## TEXT PROVIDED
* Start *
Illusion is truth. A whirlwind of emotionally driven
cant feeds our historical amnesia.
The internet
has accelerated this process. It, along with cable news
shows, has divided the country into antagonistic clans.
Members of a clan watch the same images and listen to
the same narratives, creating a collective “reality.”
Fake news abounds in these virtual slums. Dialogue is
shut down. Hatred of opposing clans fosters a herd
mentality. Those who express empathy for “the enemy” are
denounced by their fellow travelers for their supposed
impurity. This is as true on the left as it is on the
right. These clans and herds, fed a steady diet of
emotionally driven fake news, gave rise to Trump.
Trump is adept
at communicating through image, sound bites and
spectacle. Fake news, which already dominates print and
television reporting, will define the media under his
administration. Those who call out the mendacity of fake
news will be vilified and banished. The corporate state
created this monstrous propaganda machine and bequeathed
it to Trump. He will use it.
* End *
## DATA SHOWN
* Start *
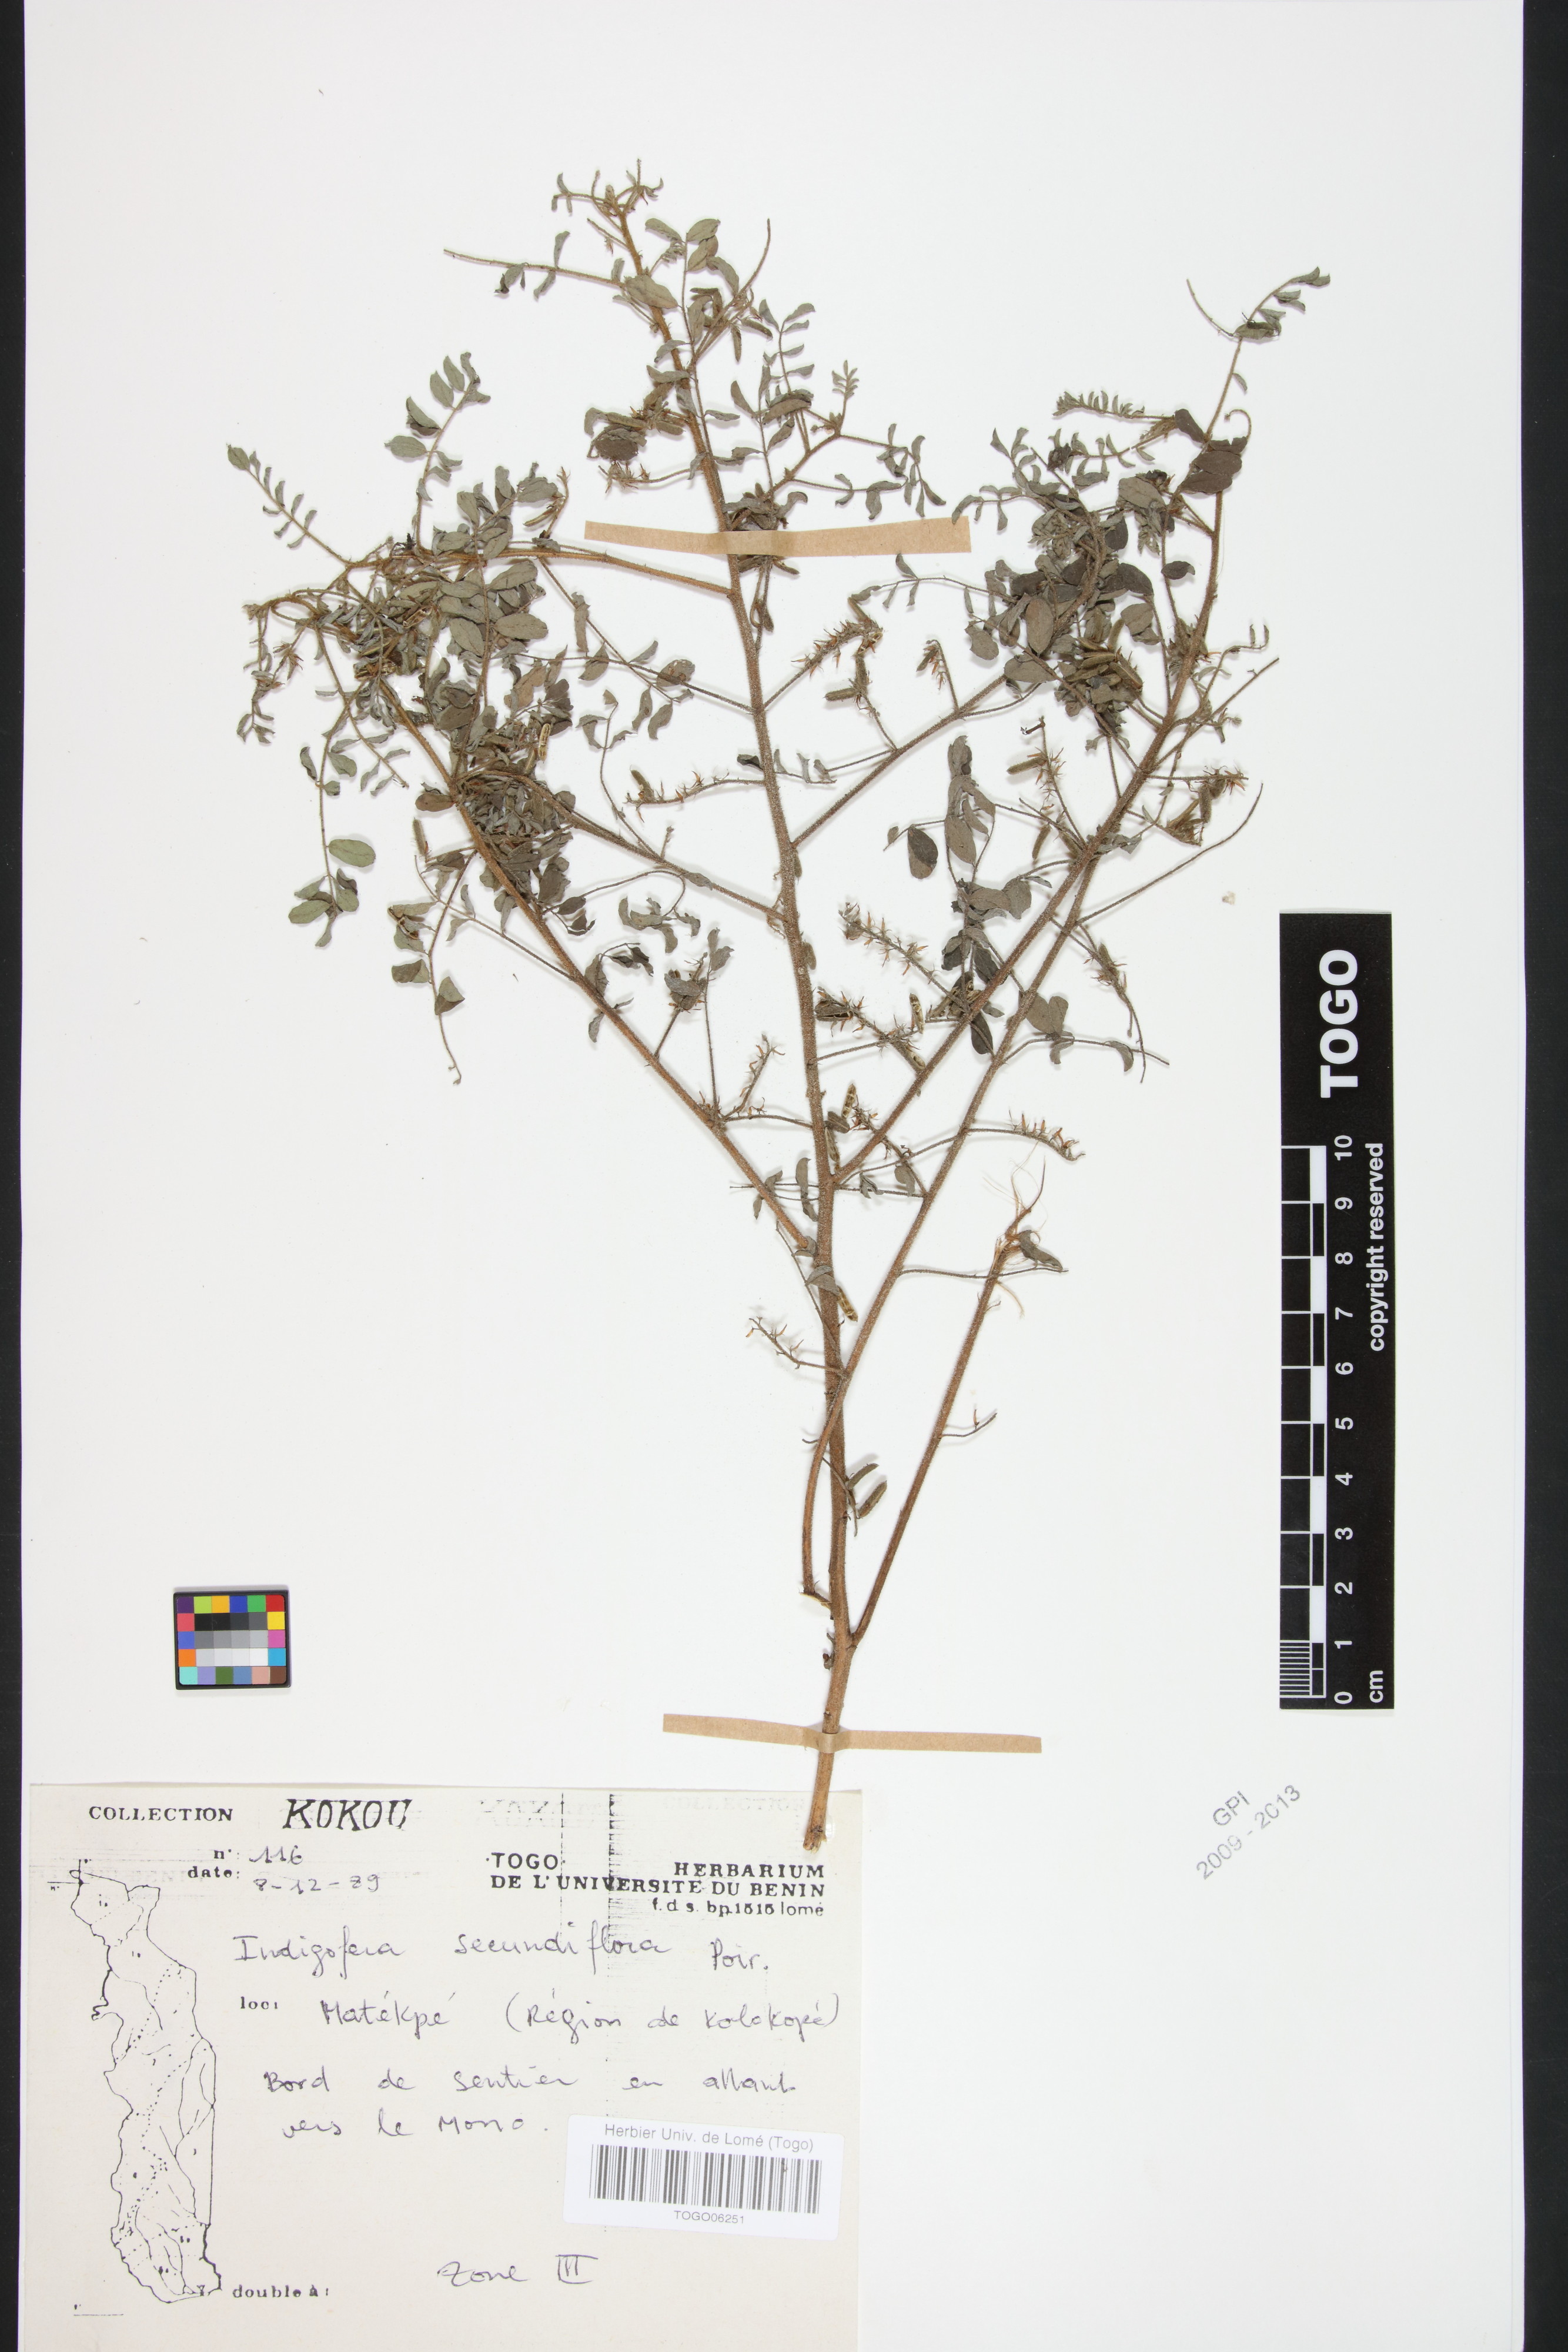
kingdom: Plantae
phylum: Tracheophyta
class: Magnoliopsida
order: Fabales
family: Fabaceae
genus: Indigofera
* End *
* Start *
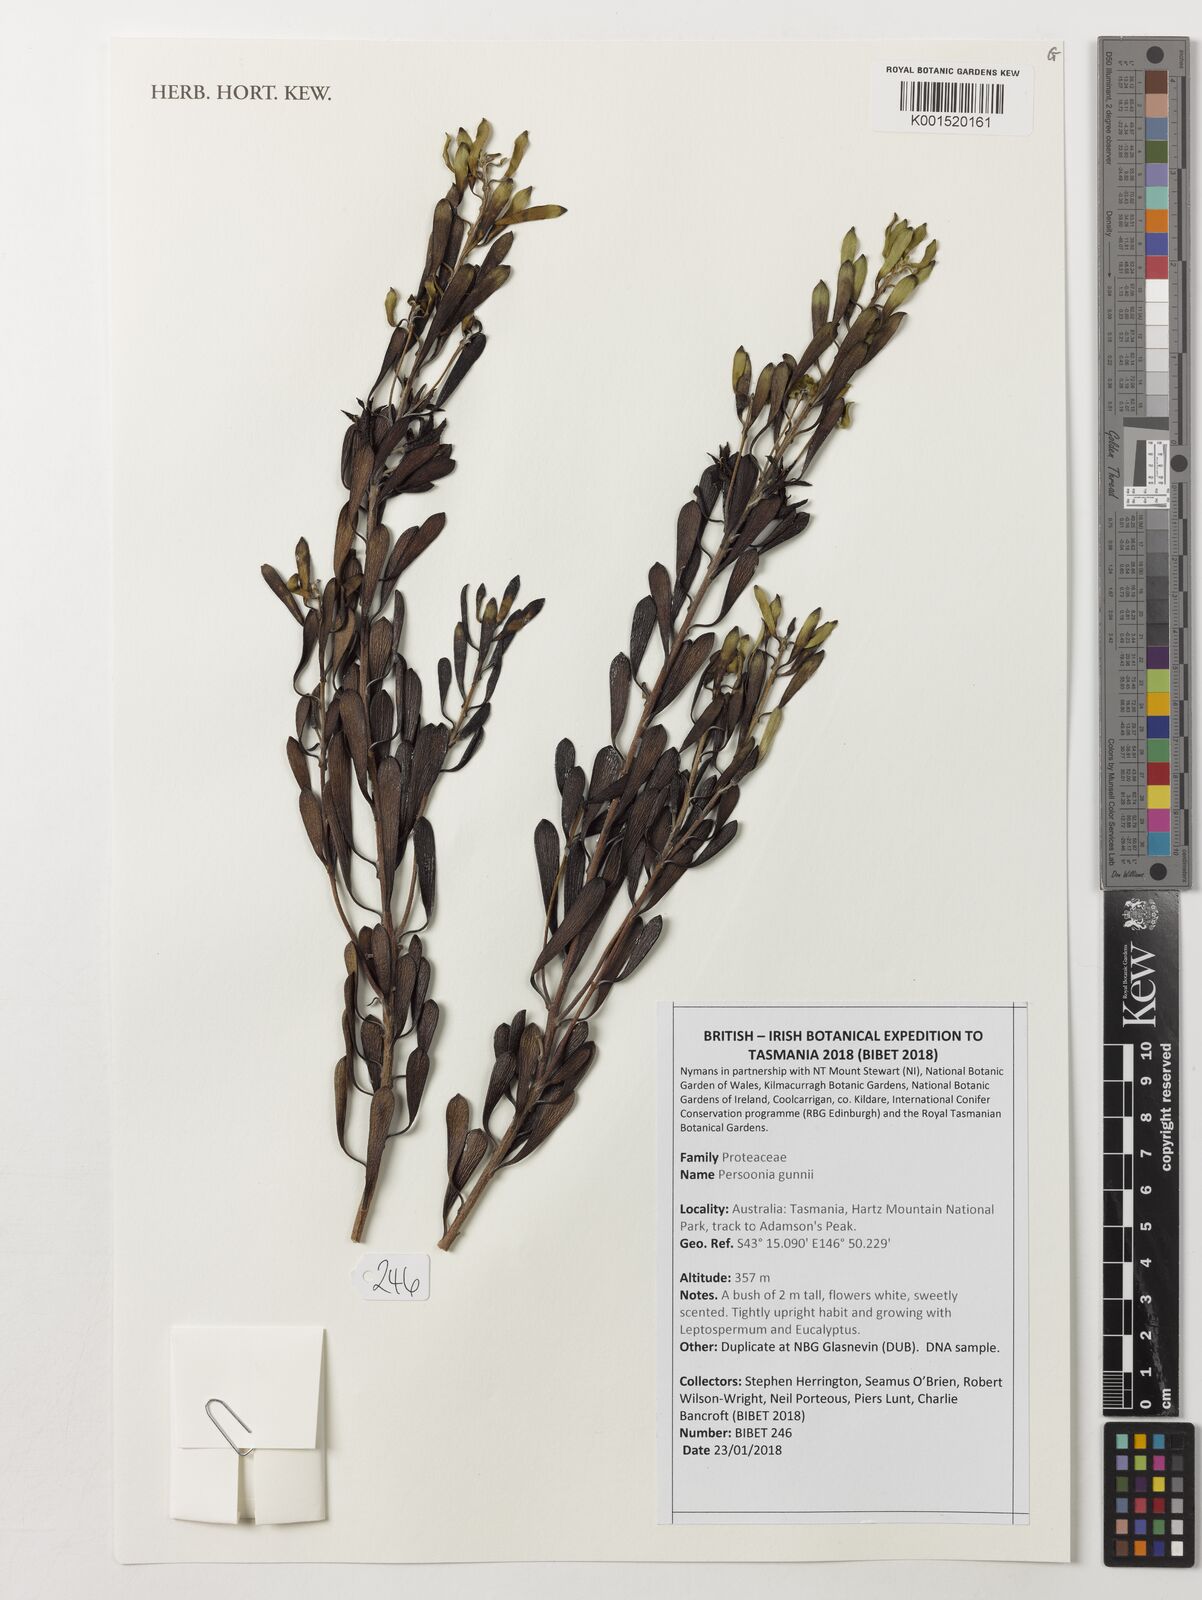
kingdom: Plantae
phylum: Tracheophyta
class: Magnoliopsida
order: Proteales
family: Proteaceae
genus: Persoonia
* End *
* Start *
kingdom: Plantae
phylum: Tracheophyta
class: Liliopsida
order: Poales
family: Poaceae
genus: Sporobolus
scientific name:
* End *
## SET TASK
The text on fake news and political clans names the means through which Trump is adept at communicating. List all of them.

## FINAL RESULT
Image, sound bites, and spectacle.